Seasons Of Change For Food Safety
Change has been a constant, personally and professionally, since Angela Shaw returned to Iowa State in 2011.
As an extension food safety specialist Shaw serves as the point person helping Iowa farmers and food manufacturers deal with changes required by the Food Safety Modernization Act. The federal law updated ways food producers protect consumers from contamination. Shaw teaches short courses, holds webinars and does professional development for growers and manufacturers.
She married soon after taking her post as assistant professor in food science and human nutrition, changing her name. Last September she gave birth to a son. Her sleep patterns have since changed dramatically.
And although she was returning to her alma mater (’03 animal science, ’06 MS meat science), the climate was quite a change from Texas where she earned a doctorate at Texas Tech University in animal science with an emphasis in food safety and microbiology.
“Education about best practices is important for our newest generation of food scientist and future growers,” she says.
Iowa food processors have welcomed Shaw’s help. Kellen Longenecker, manager of the General Mills facility in Carlisle, says, “From the first plant visit to the Safety Day we hosted for our entire plant population, she proved to be an invaluable resource to building our food safety training.”

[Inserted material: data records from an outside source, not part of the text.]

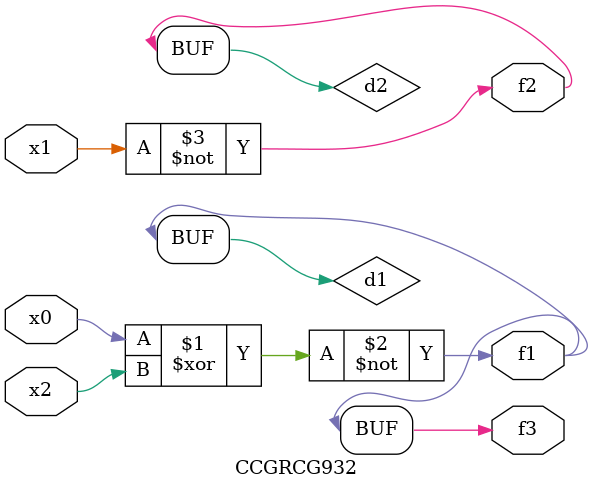
<source format=v>
module CCGRCG932(
	input x0, x1, x2,
	output f1, f2, f3
);

	wire d1, d2, d3;

	xnor (d1, x0, x2);
	nand (d2, x1);
	nor (d3, x1, x2);
	assign f1 = d1;
	assign f2 = d2;
	assign f3 = d1;
endmodule

</source>
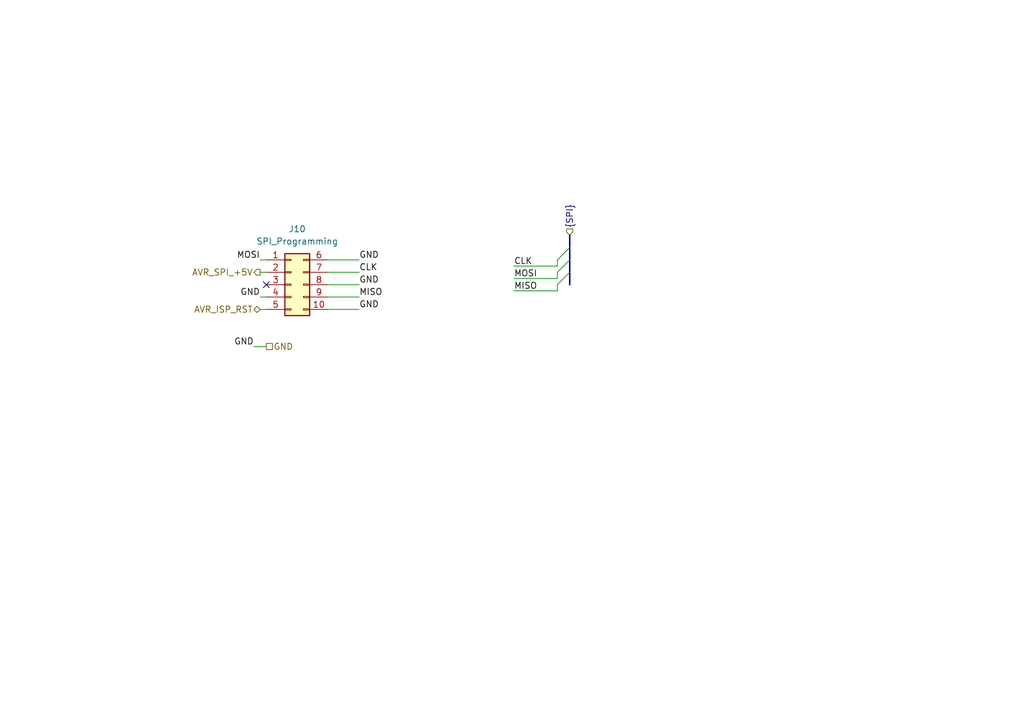
<source format=kicad_sch>
(kicad_sch
	(version 20231120)
	(generator "eeschema")
	(generator_version "8.0")
	(uuid "b9781d8b-5e90-48bb-940d-cf040cccc59c")
	(paper "A5")
	(title_block
		(title "Programming connector")
		(date "2024-04-17")
		(rev "1.0")
	)
	
	(no_connect
		(at 54.61 58.42)
		(uuid "e01eb411-81c4-4986-b0ab-fefa13c0c518")
	)
	(bus_entry
		(at 114.3 58.42)
		(size 2.54 -2.54)
		(stroke
			(width 0)
			(type default)
		)
		(uuid "61fc20bf-775d-4e41-8ef2-8fc9b0c6be29")
	)
	(bus_entry
		(at 114.3 55.88)
		(size 2.54 -2.54)
		(stroke
			(width 0)
			(type default)
		)
		(uuid "aa2b9384-f402-4fcc-b51f-14e088a4d41b")
	)
	(bus_entry
		(at 114.3 53.34)
		(size 2.54 -2.54)
		(stroke
			(width 0)
			(type default)
		)
		(uuid "cfd47171-f0dc-4399-abb7-d6d84fed9d01")
	)
	(wire
		(pts
			(xy 54.61 55.88) (xy 53.34 55.88)
		)
		(stroke
			(width 0)
			(type default)
		)
		(uuid "06167a46-598a-4a0d-82a3-56b175b949d1")
	)
	(wire
		(pts
			(xy 53.34 60.96) (xy 54.61 60.96)
		)
		(stroke
			(width 0)
			(type default)
		)
		(uuid "0a61327d-7d17-4308-89a8-477d37ab47d3")
	)
	(wire
		(pts
			(xy 105.41 54.61) (xy 114.3 54.61)
		)
		(stroke
			(width 0)
			(type default)
		)
		(uuid "0a749cde-32be-44c6-b3e3-be1e5afd9897")
	)
	(wire
		(pts
			(xy 67.31 53.34) (xy 73.66 53.34)
		)
		(stroke
			(width 0)
			(type default)
		)
		(uuid "25edc56d-71aa-4bbb-824c-fd1ce04db162")
	)
	(wire
		(pts
			(xy 53.34 53.34) (xy 54.61 53.34)
		)
		(stroke
			(width 0)
			(type default)
		)
		(uuid "375bf1ee-4420-4760-9b8f-7d1ac2ccd2ba")
	)
	(wire
		(pts
			(xy 114.3 58.42) (xy 114.3 59.69)
		)
		(stroke
			(width 0)
			(type default)
		)
		(uuid "56bd4b0e-4317-4938-ba59-c42d6b26e893")
	)
	(wire
		(pts
			(xy 67.31 60.96) (xy 73.66 60.96)
		)
		(stroke
			(width 0)
			(type default)
		)
		(uuid "7d10c673-96d5-4f2f-9836-29c05349445f")
	)
	(wire
		(pts
			(xy 105.41 59.69) (xy 114.3 59.69)
		)
		(stroke
			(width 0)
			(type default)
		)
		(uuid "7d79c7fb-c284-4aa8-9e8c-3b4614a0c58b")
	)
	(wire
		(pts
			(xy 105.41 57.15) (xy 114.3 57.15)
		)
		(stroke
			(width 0)
			(type default)
		)
		(uuid "9c9dfc05-af9d-4aa5-a0e1-ed9faff8e1a2")
	)
	(bus
		(pts
			(xy 116.84 53.34) (xy 116.84 55.88)
		)
		(stroke
			(width 0)
			(type default)
		)
		(uuid "9e53651a-ee05-48be-9fec-6cc7ea86888b")
	)
	(bus
		(pts
			(xy 116.84 48.26) (xy 116.84 50.8)
		)
		(stroke
			(width 0)
			(type default)
		)
		(uuid "a36ae62e-307d-4b59-85b5-fd06f89728ca")
	)
	(wire
		(pts
			(xy 67.31 55.88) (xy 73.66 55.88)
		)
		(stroke
			(width 0)
			(type default)
		)
		(uuid "a48e72aa-ca24-43ba-ac83-11f9100ff326")
	)
	(wire
		(pts
			(xy 53.34 63.5) (xy 54.61 63.5)
		)
		(stroke
			(width 0)
			(type default)
		)
		(uuid "a652bf13-dcc0-401f-bdb6-4c5f0e3a229b")
	)
	(wire
		(pts
			(xy 67.31 63.5) (xy 73.66 63.5)
		)
		(stroke
			(width 0)
			(type default)
		)
		(uuid "a9d90576-08d5-4781-8bad-f88f9c7aff7f")
	)
	(wire
		(pts
			(xy 67.31 58.42) (xy 73.66 58.42)
		)
		(stroke
			(width 0)
			(type default)
		)
		(uuid "b715db5f-5d44-4dbd-b846-de40e57f7031")
	)
	(bus
		(pts
			(xy 116.84 55.88) (xy 116.84 58.42)
		)
		(stroke
			(width 0)
			(type default)
		)
		(uuid "bd162995-f5d9-46b9-ae2b-29c421b04703")
	)
	(bus
		(pts
			(xy 116.84 50.8) (xy 116.84 53.34)
		)
		(stroke
			(width 0)
			(type default)
		)
		(uuid "bf8d2788-95ea-4b59-8f5c-75f435deb5e1")
	)
	(wire
		(pts
			(xy 52.07 71.12) (xy 54.61 71.12)
		)
		(stroke
			(width 0)
			(type default)
		)
		(uuid "cb39653c-3f7c-4cbd-b3eb-c3bbb4bd88a6")
	)
	(wire
		(pts
			(xy 114.3 53.34) (xy 114.3 54.61)
		)
		(stroke
			(width 0)
			(type default)
		)
		(uuid "ef797091-a582-40d1-93ed-ccfd6d55747b")
	)
	(wire
		(pts
			(xy 114.3 55.88) (xy 114.3 57.15)
		)
		(stroke
			(width 0)
			(type default)
		)
		(uuid "f2523930-5c0c-46bf-9521-b219302339b6")
	)
	(label "GND"
		(at 73.66 53.34 0)
		(fields_autoplaced yes)
		(effects
			(font
				(size 1.27 1.27)
			)
			(justify left bottom)
		)
		(uuid "111ab89c-496d-4aa4-8c3d-b68406b12692")
	)
	(label "MISO"
		(at 73.66 60.96 0)
		(fields_autoplaced yes)
		(effects
			(font
				(size 1.27 1.27)
			)
			(justify left bottom)
		)
		(uuid "236209ab-098b-4a18-a1d2-37a939be0e4f")
	)
	(label "MOSI"
		(at 105.41 57.15 0)
		(fields_autoplaced yes)
		(effects
			(font
				(size 1.27 1.27)
			)
			(justify left bottom)
		)
		(uuid "2acea0c5-5e08-47b4-a78d-b78b8dbb856a")
	)
	(label "MISO"
		(at 105.41 59.69 0)
		(fields_autoplaced yes)
		(effects
			(font
				(size 1.27 1.27)
			)
			(justify left bottom)
		)
		(uuid "52e3befc-d998-428d-9a97-a436d4b794ae")
	)
	(label "GND"
		(at 73.66 63.5 0)
		(fields_autoplaced yes)
		(effects
			(font
				(size 1.27 1.27)
			)
			(justify left bottom)
		)
		(uuid "5a1bf479-ec26-4e8f-974a-7bea57e37290")
	)
	(label "CLK"
		(at 105.41 54.61 0)
		(fields_autoplaced yes)
		(effects
			(font
				(size 1.27 1.27)
			)
			(justify left bottom)
		)
		(uuid "6a15779f-ac35-415e-b8fa-0558610363ac")
	)
	(label "GND"
		(at 73.66 58.42 0)
		(fields_autoplaced yes)
		(effects
			(font
				(size 1.27 1.27)
			)
			(justify left bottom)
		)
		(uuid "71b66adc-a3b6-4bf0-881c-00d9293dcf99")
	)
	(label "CLK"
		(at 73.66 55.88 0)
		(fields_autoplaced yes)
		(effects
			(font
				(size 1.27 1.27)
			)
			(justify left bottom)
		)
		(uuid "a441f4fe-5128-42e0-be0e-8af6dede3153")
	)
	(label "GND"
		(at 52.07 71.12 180)
		(fields_autoplaced yes)
		(effects
			(font
				(size 1.27 1.27)
			)
			(justify right bottom)
		)
		(uuid "bed3f0eb-1f48-4540-a80a-0d5a29c60be8")
	)
	(label "MOSI"
		(at 53.34 53.34 180)
		(fields_autoplaced yes)
		(effects
			(font
				(size 1.27 1.27)
			)
			(justify right bottom)
		)
		(uuid "d749862b-500f-4ed2-9a26-ace4400fe29a")
	)
	(label "GND"
		(at 53.34 60.96 180)
		(fields_autoplaced yes)
		(effects
			(font
				(size 1.27 1.27)
			)
			(justify right bottom)
		)
		(uuid "f7846b2d-e082-47c9-8f98-bc079fe7783c")
	)
	(hierarchical_label "AVR_SPI_+5V"
		(shape output)
		(at 53.34 55.88 180)
		(fields_autoplaced yes)
		(effects
			(font
				(size 1.27 1.27)
			)
			(justify right)
		)
		(uuid "4a25b0da-cf58-487b-a666-103a97f5b7bf")
	)
	(hierarchical_label "{SPI}"
		(shape input)
		(at 116.84 48.26 90)
		(fields_autoplaced yes)
		(effects
			(font
				(size 1.27 1.27)
			)
			(justify left)
		)
		(uuid "55361769-b7f8-4742-a722-807d9bfcb2c2")
	)
	(hierarchical_label "GND"
		(shape passive)
		(at 54.61 71.12 0)
		(fields_autoplaced yes)
		(effects
			(font
				(size 1.27 1.27)
			)
			(justify left)
		)
		(uuid "9e84e455-f907-40cb-b433-1599db4f8390")
	)
	(hierarchical_label "AVR_ISP_RST"
		(shape bidirectional)
		(at 53.34 63.5 180)
		(fields_autoplaced yes)
		(effects
			(font
				(size 1.27 1.27)
			)
			(justify right)
		)
		(uuid "f9ff012c-842b-4a24-8b4f-05346580d50d")
	)
	(symbol
		(lib_id "Connector_Generic:Conn_02x05_Top_Bottom")
		(at 59.69 58.42 0)
		(unit 1)
		(exclude_from_sim yes)
		(in_bom yes)
		(on_board yes)
		(dnp no)
		(fields_autoplaced yes)
		(uuid "39fecfe0-c7e1-464f-8d5f-3e6f57c95ba7")
		(property "Reference" "J10"
			(at 60.96 46.99 0)
			(effects
				(font
					(size 1.27 1.27)
				)
			)
		)
		(property "Value" "SPI_Programming"
			(at 60.96 49.53 0)
			(effects
				(font
					(size 1.27 1.27)
				)
			)
		)
		(property "Footprint" "Connector_PinHeader_2.54mm:PinHeader_2x05_P2.54mm_Vertical"
			(at 59.69 58.42 0)
			(effects
				(font
					(size 1.27 1.27)
				)
				(hide yes)
			)
		)
		(property "Datasheet" "~"
			(at 59.69 58.42 0)
			(effects
				(font
					(size 1.27 1.27)
				)
				(hide yes)
			)
		)
		(property "Description" ""
			(at 59.69 58.42 0)
			(effects
				(font
					(size 1.27 1.27)
				)
				(hide yes)
			)
		)
		(pin "1"
			(uuid "97239fe5-8688-4c97-90dd-a2182635ec65")
		)
		(pin "10"
			(uuid "88b973f9-de1d-41c0-8269-1d53115dd30b")
		)
		(pin "2"
			(uuid "3ae18e68-5bdf-40f8-b498-a15d58276c97")
		)
		(pin "3"
			(uuid "c9c5f891-21f2-4ab4-b924-0e733229b8fb")
		)
		(pin "4"
			(uuid "a8caffcb-3df6-4d85-9e40-ff6e6a7a4811")
		)
		(pin "5"
			(uuid "af84cfec-b8ca-4273-8073-8c5393f13ec4")
		)
		(pin "6"
			(uuid "2f64d3ac-885e-4a37-b87a-645a545468d1")
		)
		(pin "7"
			(uuid "eb904d8d-dd95-4e23-b29d-e67df6b5434e")
		)
		(pin "8"
			(uuid "06a49694-f0cd-4358-91b6-9cb775f80cd7")
		)
		(pin "9"
			(uuid "bb41e798-46fb-4749-b3ba-321b7cf8fab8")
		)
		(instances
			(project "Tracker"
				(path "/60c5e70b-bc37-4402-aa86-9378cecb8f85/99b32def-c6e2-4026-bce1-b186caf12b96"
					(reference "J10")
					(unit 1)
				)
			)
		)
	)
)
</source>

Adoption of the food safety law has been difficult for many in the food industry, requiring them to make changes—more paperwork, accountability and verification—that increases costs, she says.
“There are a lot of questions,” Shaw says,“but the changes are better for food safety.”
Shaw’s research covers pre- and post-harvest handling of fruits and vegetables. She studies bulk grains and further processing, like juices and additives incorporated into foods.
She and her team of students are working on projects including an evaluation of sanitizing rinses for cantaloupe and watermelon to see which are most effective against major pathogens and an online food safety module for school gardens and university gardens.
An aquaponics project to test the possibility of growing fish, leafy greens and basil in water is just getting started. The water will be rotated throughout, moving from the fish tank to fertilize the greens, then going to the basil section.
“My portion is the food safety, but we’re also looking at the economics of it as well as the quality of the product produced. There are a lot of opportunities to bring fish to Iowa and not have to worry about winter. We could use barns and buildings, converting them to these units,” she says.
Shaw marvels at the opportunities she’s experienced since returning to Iowa State. The transition from Texas was eased by friends who were still in the Ames area.
“A lot of the people I work with now were my teachers and mentors, so it was a wonderful fit for me to come back,” she says.